Mothercare has hailed a return to underlying profit as international sales boomed and a slimmed-down UK operation narrowed losses.

The underlying profit figure of £2 million for the 28 weeks to October 12 compared to a loss of £1.8m for the same period last year.

However, restructuring and other costs took their toll on the bottom line, meaning the group was still in the red overall by £11m.

Chief executive Simon Calver said: "The benefits of the changes we are making to the business are clear, with a return to underlying profit.

"Our international business continues to deliver double digit growth and the opportunities in these markets remain."

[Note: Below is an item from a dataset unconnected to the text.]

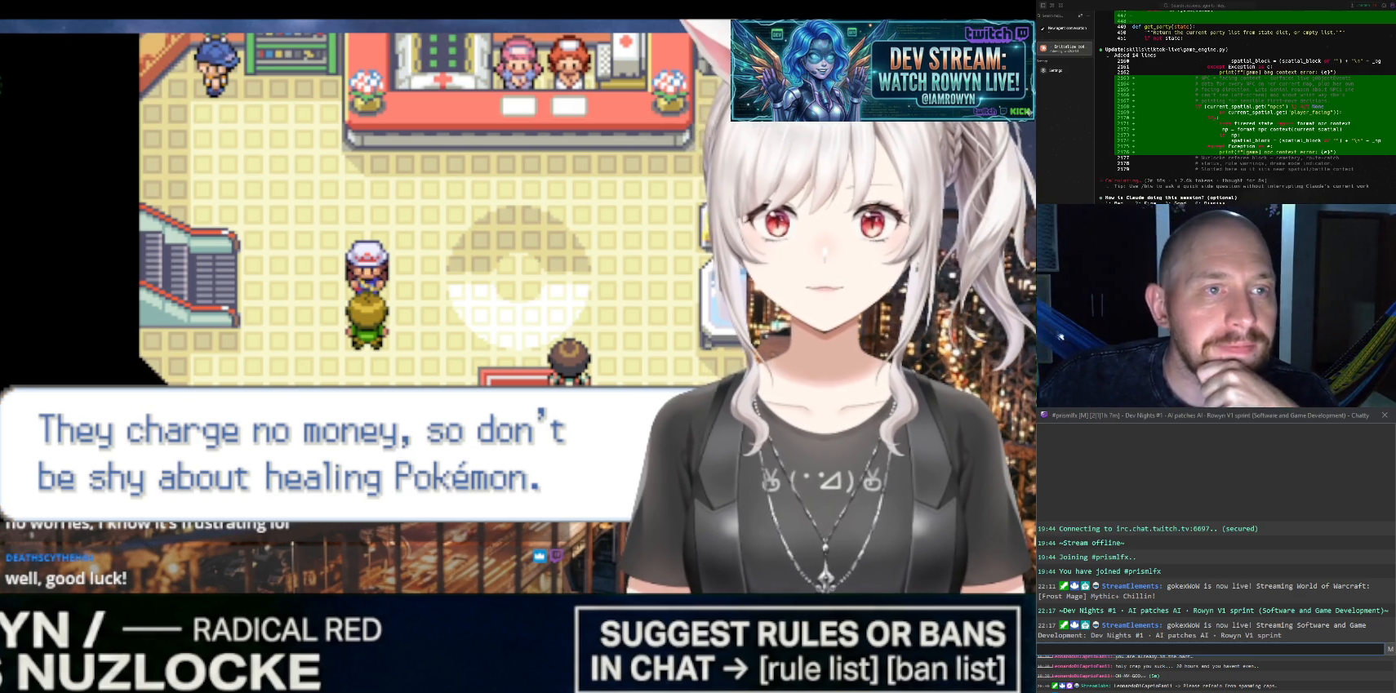
{"buttons": ["DPAD_LEFT"], "events": []}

Like-for-like sales in the UK were down 1.4%, narrowing from a 3.4% slump in the same period last year, while underlying losses of £14.9m were £2m less than the previous corresponding period.

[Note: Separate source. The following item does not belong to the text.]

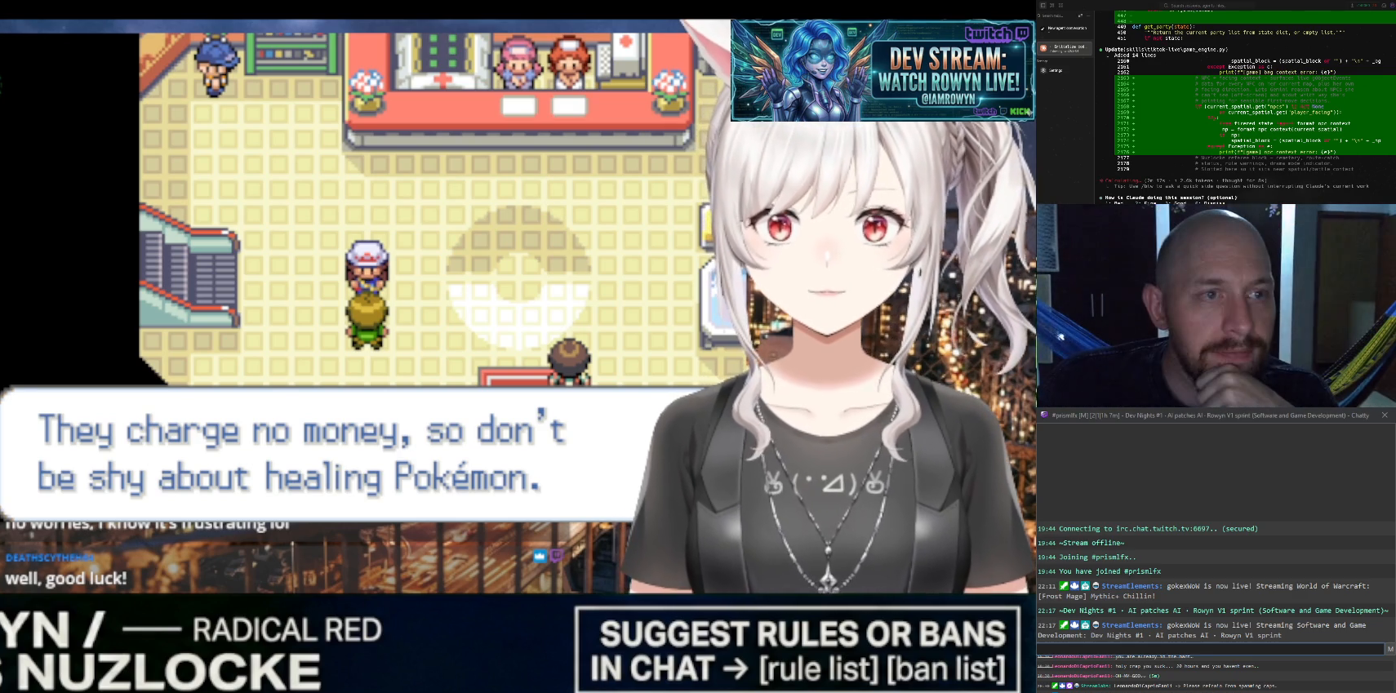
{"buttons": ["DPAD_LEFT"], "events": []}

Mr Calver said online sales in the UK were growing and customer surveys showed improved satisfaction rates but consumer spending is likely to remain subdued in the second half of the year,

During the period, Mothercare shut down 18 loss-making stores in the UK and now has 237 outlets in the country with 191 Mothercare branded outlets and 46 Early Learning Centres.

Internationally, total sales across 59 countries rose 13% to £399.3m with like-for-like sales growth of 4.8% and underlying profit up 13.5% to £25.2m.